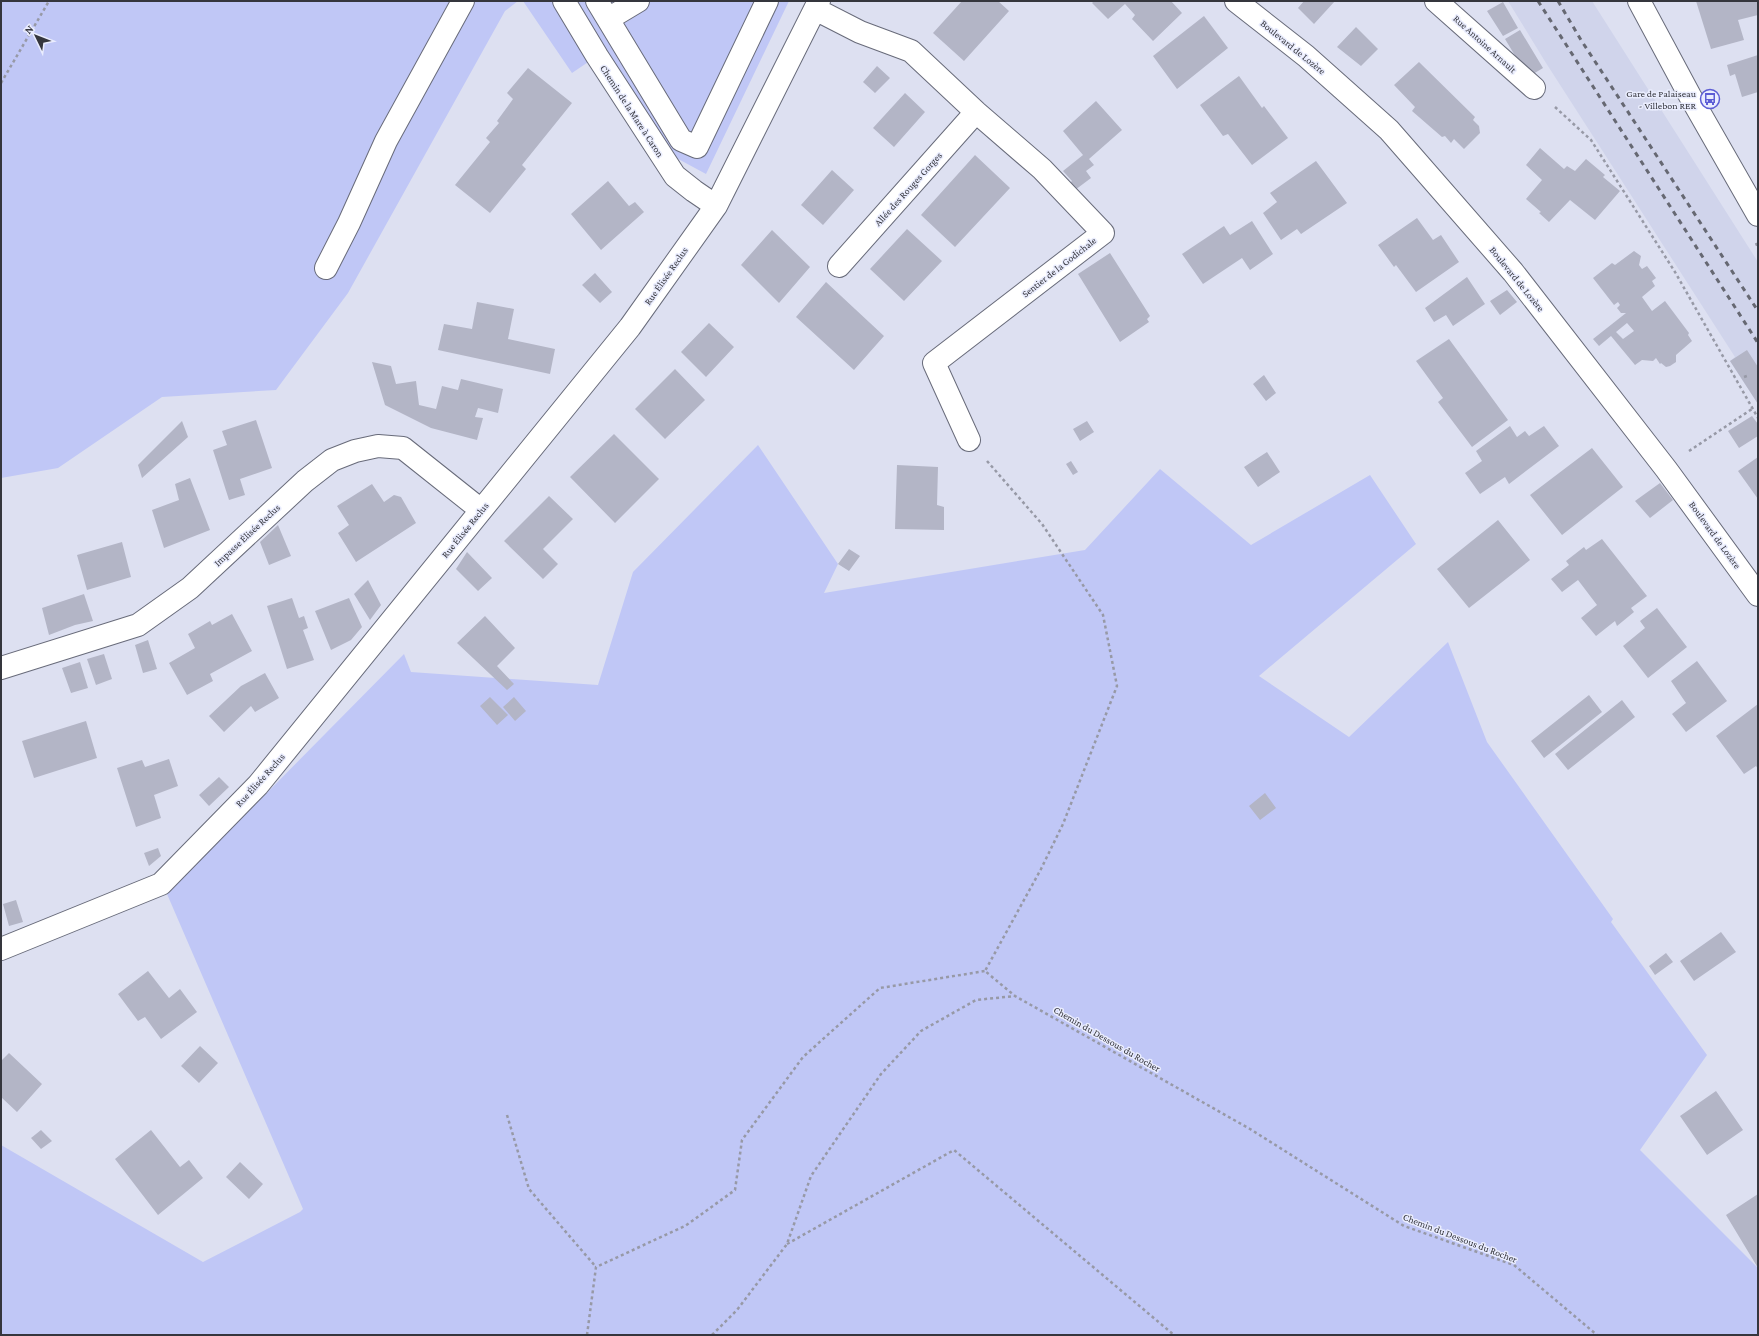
<svg xmlns="http://www.w3.org/2000/svg" width="1759" height="1336" viewBox="0 0 1759 1336" font-family="'Crimson Pro',serif">
<rect width="100%" height="100%" fill="#dde0f1"/>
<path fill="#d0d4eb" d="M 1508,1 L 1592,1 L 1758,262 L 1758,404 L 1730,361 L 1735,357 L 1546,63 Z"/>
<path fill="#c0c7f6" d="M 1,1 L 518,1 L 505,11 L 348,293 L 276,390 L 162,397 L 58,468 L 1,478 Z
M 523,1 L 789,1 L 706,174 L 669,154 L 606,50 L 572,73 Z
M 758,445 L 838,564 L 824,593 L 1085,550 L 1160,469 L 1251,545 L 1370,475 L 1416,544 L 1259,676 L 1349,737 L 1448,642 L 1487,742 L 1613,919 L 1611,922 L 1707,1055 L 1640,1150 L 1758,1268 L 1758,1335 L 1,1335 L 1,1145 L 203,1262 L 300,1212 L 303,1209 L 167,894 L 404,654 L 411,672 L 598,685 L 633,572 Z"/>
<path fill="#b3b5c6" fill-rule="evenodd" d="M 962,1 L 998,1 L 1009,11 L 964,61 L 933,33 Z
M 1094,1 L 1171,1 L 1182,13 L 1153,41 L 1132,19 L 1135,15 L 1125,4 L 1108,19 L 1092,3 Z
M 1304,1 L 1335,1 L 1314,24 L 1298,8 Z
M 1696,1 L 1758,1 L 1758,15 L 1738,20 L 1744,40 L 1711,49 Z
M 1503,2 L 1518,28 L 1503,36 L 1487,11 Z
M 1204,16 L 1228,48 L 1177,89 L 1153,56 Z
M 1356,27 L 1378,49 L 1361,66 L 1337,47 Z
M 1520,30 L 1543,68 L 1528,77 L 1505,39 Z
M 1758,55 L 1758,92 L 1742,97 L 1735,74 L 1730,76 L 1727,65 Z
M 1419,62 L 1475,117 L 1473,120 L 1479,126 L 1480,133 L 1464,149 L 1454,139 L 1451,143 L 1445,136 L 1442,137 L 1412,111 L 1415,107 L 1394,85 Z
M 877,66 L 890,78 L 875,93 L 863,82 Z
M 528,68 L 572,103 L 522,165 L 526,169 L 490,213 L 455,185 L 490,142 L 486,138 L 499,123 L 497,121 L 513,99 L 507,93 Z
M 1239,76 L 1262,108 L 1264,106 L 1288,138 L 1252,165 L 1228,134 L 1223,136 L 1200,105 Z
M 905,93 L 925,112 L 894,147 L 873,128 Z
M 1096,101 L 1122,130 L 1089,159 L 1094,165 L 1086,171 L 1091,178 L 1075,190 L 1069,184 L 1072,181 L 1063,171 L 1083,155 L 1063,131 Z
M 1540,148 L 1564,169 L 1567,166 L 1575,171 L 1586,159 L 1605,175 L 1603,177 L 1620,191 L 1595,220 L 1570,200 L 1549,222 L 1539,213 L 1541,212 L 1526,199 L 1542,180 L 1526,165 Z
M 975,155 L 1010,188 L 955,247 L 921,215 Z
M 1316,161 L 1347,203 L 1301,234 L 1297,229 L 1281,240 L 1263,213 L 1277,202 L 1270,193 Z
M 832,170 L 854,190 L 823,225 L 801,205 Z
M 608,181 L 629,206 L 635,202 L 644,212 L 601,250 L 571,214 Z
M 1417,218 L 1433,240 L 1441,235 L 1459,262 L 1416,292 L 1396,265 L 1394,267 L 1378,245 Z
M 1252,221 L 1273,254 L 1250,270 L 1242,258 L 1203,284 L 1182,254 L 1224,226 L 1230,235 Z
M 907,229 L 942,261 L 904,301 L 870,269 Z
M 772,230 L 810,267 L 779,303 L 741,265 Z
M 1634,251 L 1641,256 L 1639,265 L 1642,269 L 1647,266 L 1656,278 L 1652,281 L 1655,286 L 1642,297 L 1652,311 L 1665,301 L 1689,333 L 1688,335 L 1692,341 L 1676,355 L 1676,362 L 1670,366 L 1666,367 L 1661,363 L 1660,364 L 1656,358 L 1653,361 L 1642,360 L 1635,365 L 1611,336 L 1599,346 L 1593,339 L 1626,313 L 1621,313 L 1617,308 L 1620,305 L 1618,302 L 1614,305 L 1593,278 L 1612,263 L 1615,265 ZM 1627,323 L 1634,331 L 1623,339 L 1616,332 Z
M 1110,253 L 1150,316 L 1147,319 L 1149,322 L 1120,342 L 1078,274 Z
M 595,273 L 612,292 L 600,303 L 582,285 Z
M 1467,277 L 1485,304 L 1453,326 L 1446,315 L 1434,322 L 1425,308 Z
M 826,282 L 884,336 L 854,370 L 796,317 Z
M 1507,290 L 1517,302 L 1500,315 L 1490,301 Z
M 477,302 L 514,309 L 508,339 L 555,349 L 550,374 L 438,350 L 444,324 L 472,329 Z
M 709,323 L 734,347 L 706,377 L 681,352 Z
M 1449,339 L 1508,420 L 1472,447 L 1438,402 L 1443,398 L 1416,361 Z
M 1747,350 L 1758,367 L 1758,404 L 1730,361 Z
M 372,362 L 391,366 L 396,384 L 416,381 L 419,405 L 436,409 L 442,386 L 458,390 L 461,379 L 503,389 L 498,413 L 478,408 L 475,417 L 483,418 L 477,440 L 431,428 L 385,405 Z
M 675,369 L 705,400 L 665,439 L 635,409 Z
M 1264,375 L 1276,393 L 1266,401 L 1253,384 Z
M 1752,416 L 1758,424 L 1758,436 L 1739,448 L 1728,431 Z
M 256,420 L 272,468 L 240,479 L 245,495 L 229,500 L 213,450 L 227,445 L 222,431 Z
M 182,421 L 188,437 L 142,478 L 138,465 Z
M 1087,421 L 1094,432 L 1080,441 L 1073,429 Z
M 1510,426 L 1517,437 L 1525,431 L 1529,436 L 1544,426 L 1559,446 L 1509,484 L 1505,477 L 1480,494 L 1465,473 L 1482,461 L 1476,451 Z
M 614,434 L 659,479 L 615,523 L 570,477 Z
M 1592,448 L 1623,487 L 1562,535 L 1530,495 Z
M 1267,452 L 1280,472 L 1258,487 L 1244,467 Z
M 1758,457 L 1758,499 L 1738,471 Z
M 1071,461 L 1078,472 L 1073,475 L 1066,464 Z
M 897,465 L 938,467 L 937,505 L 944,507 L 944,530 L 895,529 Z
M 190,478 L 210,530 L 164,548 L 152,510 L 179,500 L 175,484 Z
M 1660,483 L 1673,500 L 1650,518 L 1635,501 Z
M 372,484 L 384,502 L 394,495 L 401,497 L 416,523 L 356,562 L 338,533 L 349,525 L 337,506 Z
M 549,496 L 573,519 L 543,549 L 558,564 L 543,579 L 504,541 Z
M 1498,520 L 1530,560 L 1469,608 L 1437,569 Z
M 278,525 L 291,556 L 269,565 L 260,542 Z
M 1602,539 L 1647,596 L 1631,608 L 1634,612 L 1617,626 L 1615,621 L 1596,636 L 1581,618 L 1597,605 L 1578,580 L 1562,592 L 1551,579 L 1569,565 L 1566,561 L 1584,547 L 1586,550 Z
M 122,542 L 131,577 L 87,590 L 77,555 Z
M 849,549 L 860,556 L 849,571 L 838,564 Z
M 467,552 L 492,578 L 478,591 L 456,569 Z
M 368,580 L 381,605 L 370,620 L 354,594 Z
M 84,594 L 93,621 L 75,625 L 49,635 L 42,608 Z
M 292,598 L 299,618 L 304,616 L 308,628 L 303,630 L 314,660 L 287,669 L 267,606 Z
M 349,598 L 362,627 L 351,640 L 331,650 L 315,611 Z
M 1657,608 L 1687,647 L 1648,678 L 1623,646 L 1645,628 L 1640,621 Z
M 232,614 L 252,651 L 210,674 L 213,681 L 187,695 L 169,663 L 195,648 L 188,634 L 210,621 L 212,625 Z
M 485,616 L 515,648 L 497,666 L 514,684 L 507,690 L 457,643 Z
M 148,640 L 157,669 L 143,673 L 135,645 Z
M 104,654 L 112,679 L 96,685 L 87,659 Z
M 1697,661 L 1727,701 L 1686,732 L 1672,714 L 1686,703 L 1671,681 Z
M 80,662 L 88,688 L 71,693 L 62,668 Z
M 265,673 L 279,698 L 255,712 L 251,706 L 224,732 L 209,716 L 241,686 Z
M 1589,695 L 1602,712 L 1544,758 L 1531,741 Z
M 490,697 L 508,715 L 497,725 L 480,706 Z
M 514,697 L 526,711 L 515,721 L 503,707 Z
M 1622,700 L 1635,717 L 1568,770 L 1555,754 Z
M 1758,704 L 1758,769 L 1756,766 L 1744,774 L 1716,736 Z
M 86,721 L 97,758 L 34,778 L 22,741 Z
M 169,759 L 178,786 L 154,795 L 161,818 L 136,827 L 117,768 L 142,760 L 145,767 Z
M 219,777 L 229,787 L 209,806 L 199,795 Z
M 1265,793 L 1276,808 L 1260,820 L 1249,806 Z
M 158,848 L 161,856 L 149,866 L 144,853 Z
M 16,900 L 23,922 L 9,926 L 3,904 Z
M 1721,932 L 1736,952 L 1694,981 L 1680,961 Z
M 1666,953 L 1673,962 L 1655,975 L 1649,966 Z
M 148,971 L 169,998 L 180,989 L 197,1012 L 161,1039 L 145,1017 L 138,1021 L 118,994 Z
M 200,1046 L 218,1063 L 199,1083 L 181,1066 Z
M 9,1053 L 42,1084 L 17,1112 L 1,1097 L 1,1061 Z
M 1716,1091 L 1743,1130 L 1707,1155 L 1680,1116 Z
M 41,1130 L 52,1141 L 41,1149 L 31,1138 Z
M 151,1130 L 180,1167 L 189,1160 L 203,1178 L 158,1215 L 115,1159 Z
M 240,1162 L 263,1184 L 249,1199 L 226,1177 Z
M 1758,1194 L 1758,1268 L 1726,1215 Z"/>
<g fill="none" stroke-linecap="round" stroke-linejoin="round">
<g stroke="#686b7a" stroke-width="24">
<path id="minor" d="M 564,1 L 597,56 L 675,176 L 694,191 L 716,206
M 597,1 L 681,140 L 697,147 L 767,1
M 1236,1 L 1306,56 L 1389,130 L 1513,272 L 1666,469 L 1758,595
M 1436,1 L 1534,88
M 1639,1 L 1690,96 L 1758,215
M 815,9 L 860,32 L 911,51 L 976,112 L 1042,169 L 1103,233 L 934,363 L 969,440
M 608,19 L 638,1
M 839,266 L 976,112
M 326,268 L 349,223 L 386,141 L 463,1
M 1,668 L 138,625 L 190,588 L 305,481 L 332,460 L 355,451 L 378,446 L 403,448 L 481,510
M 1,949 L 161,884 L 258,785 L 630,327 L 716,206 L 819,1"/>
</g>
<path stroke="#9799a6" stroke-width="2.5" stroke-dasharray="3 3" stroke-linecap="butt" d="M 1,83 L 49,1
M 1555,107 L 1591,140 L 1675,272 L 1758,418
M 1756,243 L 1758,248
M 1744,377 L 1747,376
M 1689,451 L 1752,409
M 987,461 L 1042,524 L 1103,615 L 1117,686 L 1063,824 L 1041,869 L 985,971 L 1015,996 L 1250,1129 L 1404,1226 L 1514,1265 L 1597,1335
M 507,1115 L 529,1189 L 596,1267
M 787,1244 L 954,1150 L 1174,1335
M 587,1335 L 596,1267 L 685,1226 L 735,1190 L 742,1140 L 803,1057 L 880,988 L 985,971
M 712,1335 L 737,1310 L 787,1244 L 811,1176 L 881,1074 L 921,1031 L 976,1000 L 1015,996"/>
<use href="#minor" stroke="#fff" stroke-width="22"/>
<path stroke="#666872" stroke-width="3" stroke-dasharray="5 5" stroke-linecap="butt" d="M 1538,1 L 1758,343
M 1558,1 L 1581,40 L 1758,311"/>
</g>
<defs>
<g id="bus-ring" transform="scale(1)"><circle r="9.5" fill="#eaedfe" stroke="#5d5dd5" stroke-width="1.5"/><path d="M-5-6H5V4H4V6H2V4H-2V6H-4V4H-5ZM-3.5-4V0h7V-4ZM-3.5 1.2v1.5H-2V1.2ZM2 1.2v1.5H3.5V1.2Z" fill="#5d5dd5"/></g>
</defs>
<g fill-rule="evenodd">
<use href="#bus-ring" x="1710" y="99"/>
</g>
<g text-anchor="middle" dominant-baseline="central" stroke-width="3" stroke-linejoin="round" paint-order="stroke">
<g font-size="10" fill="#35363d" stroke="#eaedfe">
<text transform="translate(1485 44) rotate(42)">Rue Antoine Arnault</text>
<text transform="translate(1293 47) rotate(39)">Boulevard de Lozère</text>
<text transform="translate(632 111) rotate(57)">Chemin de la Mare à Caron</text>
<text transform="translate(908 189) rotate(-48)">Allée des Rouges Gorges</text>
<text transform="translate(1059 267) rotate(-38)">Sentier de la Godichale</text>
<text transform="translate(666 276) rotate(-55)">Rue Élisée Reclus</text>
<text transform="translate(1517 279) rotate(51)">Boulevard de Lozère</text>
<text transform="translate(465 530) rotate(-51)">Rue Élisée Reclus</text>
<text transform="translate(247 535) rotate(-43)">Impasse Élisée Reclus</text>
<text transform="translate(1715 535) rotate(54)">Boulevard de Lozère</text>
<text transform="translate(260 780) rotate(-48)">Rue Élisée Reclus</text>
<text transform="translate(1107 1039) rotate(30)">Chemin du Dessous du Rocher</text>
<text transform="translate(1460 1238) rotate(21)">Chemin du Dessous du Rocher</text>
</g>
<g font-size="10" fill="#35363d" stroke="#eaedfe" text-anchor="end">
<text x="1696" y="93">Gare de Palaiseau<tspan x="1696" dy="12">- Villebon RER</tspan></text>
</g>
</g>
<rect width="1759" height="1336" fill="none" stroke="#35363d" stroke-width="4"/>
<g transform="translate(36 36) rotate(313)" stroke="#eaedfe" stroke-width="3" paint-order="stroke">
<path d="M0-3L7 15L0 10L-7 15Z" fill="#35363d"/>
<text y="-6" font-size="11" font-weight="bold" text-anchor="middle" fill="#35363d">N</text>
</g>
</svg>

━━━━━━━━━━━━━━━━━━━━━━━━━━━━━━

• [What is needed]: Print only what lies in the material above starting at the line with "M 1752,416 L" and ending at the line with "M 549,496 L", every line exactly as given.

• [Response below]:
M 1752,416 L 1758,424 L 1758,436 L 1739,448 L 1728,431 Z
M 256,420 L 272,468 L 240,479 L 245,495 L 229,500 L 213,450 L 227,445 L 222,431 Z
M 182,421 L 188,437 L 142,478 L 138,465 Z
M 1087,421 L 1094,432 L 1080,441 L 1073,429 Z
M 1510,426 L 1517,437 L 1525,431 L 1529,436 L 1544,426 L 1559,446 L 1509,484 L 1505,477 L 1480,494 L 1465,473 L 1482,461 L 1476,451 Z
M 614,434 L 659,479 L 615,523 L 570,477 Z
M 1592,448 L 1623,487 L 1562,535 L 1530,495 Z
M 1267,452 L 1280,472 L 1258,487 L 1244,467 Z
M 1758,457 L 1758,499 L 1738,471 Z
M 1071,461 L 1078,472 L 1073,475 L 1066,464 Z
M 897,465 L 938,467 L 937,505 L 944,507 L 944,530 L 895,529 Z
M 190,478 L 210,530 L 164,548 L 152,510 L 179,500 L 175,484 Z
M 1660,483 L 1673,500 L 1650,518 L 1635,501 Z
M 372,484 L 384,502 L 394,495 L 401,497 L 416,523 L 356,562 L 338,533 L 349,525 L 337,506 Z
M 549,496 L 573,519 L 543,549 L 558,564 L 543,579 L 504,541 Z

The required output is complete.